The Pont de Cubelles, more commonly known as the Roman Bridge of Pollença, is a stone bridge located at the entrance to the Ternelles valley in Pollença, on the island of Mallorca, Spain. It spans the Torrent de Sant Jordi. Despite its popular name, its origin in Roman times has not been demonstrated and remains the subject of historiographical debate.

== Description ==
The bridge currently consists of two surviving spans with unequal arches, constructed from dressed ashlar stone. One arch is a round arch, while the other is slightly flattened, adapting to the differing width of the stream.

Between the two arches stands a central pier with triangular starlings facing both upstream and downstream, as well as a small relieving arch located above.
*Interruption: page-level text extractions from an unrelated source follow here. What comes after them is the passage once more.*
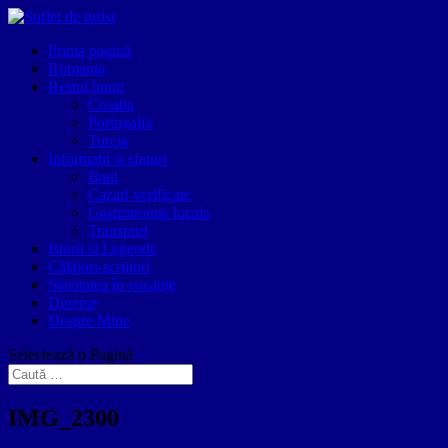
Prima pagină
Romania
Restul lumii
Croatia
Portugalia
Turcia
Informatii si sfaturi
Bani
Cazari verificate
Gastronomie locala
Transport
Istorii si Legende
Călători-scriitori
Sănătatea în vacanțe
Diverse
Despre Mine
Selectează o Pagină
IMG_2300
The bridge has an overall width of approximately 2.9 metres, with a usable roadway of about 1.9 metres, sufficient for single-direction cart traffic. The upper structure is made of more irregular masonry, while the arches themselves display more careful construction.
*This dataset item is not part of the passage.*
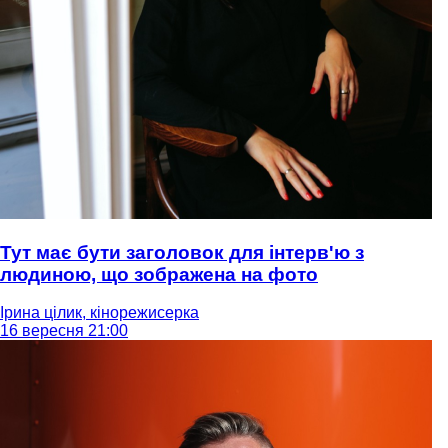
Тут має бути заголовок для інтерв'ю з
людиною, що зображена на фото
Ірина цілик, кінорежисерка
16 вересня 21:00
Architectural studies identify features typical of medieval bridges, such as the use of semicircular arches and construction techniques adapted to a fluvial environment, although some elements may belong to different construction phases.

== History ==
Documentary evidence indicates that the bridge already existed at the beginning of the 15th century; repair works are recorded in 1403. At that time it was known as the Pont de Cubelles or Pont de l’Horta, referring to the nearby agricultural area. The bridge formed part of the communication routes between Pollença and the Ternelles valley, an area of hydrological and agricultural importance since the Middle Ages.

Throughout the following centuries, the bridge appears in municipal and notarial records under these traditional names, with no reference to a Roman origin. The designation “Roman bridge” only emerged in the late 19th century, likely promoted by local scholars in the context of renewed interest in Pollença’s historical past.

This name quickly became established in both scholarly literature and popular usage, despite lacking conclusive archaeological evidence. At the time, the main Roman settlement in the area was located on the coast at the Civitas Bocchoritana. The growth of tourism and cultural promotion in the 20th century further reinforced the name.

The bridge’s origin remains uncertain. Some researchers have suggested that it may incorporate a Roman foundation, possibly dating to the 1st century AD, later rebuilt in the medieval period.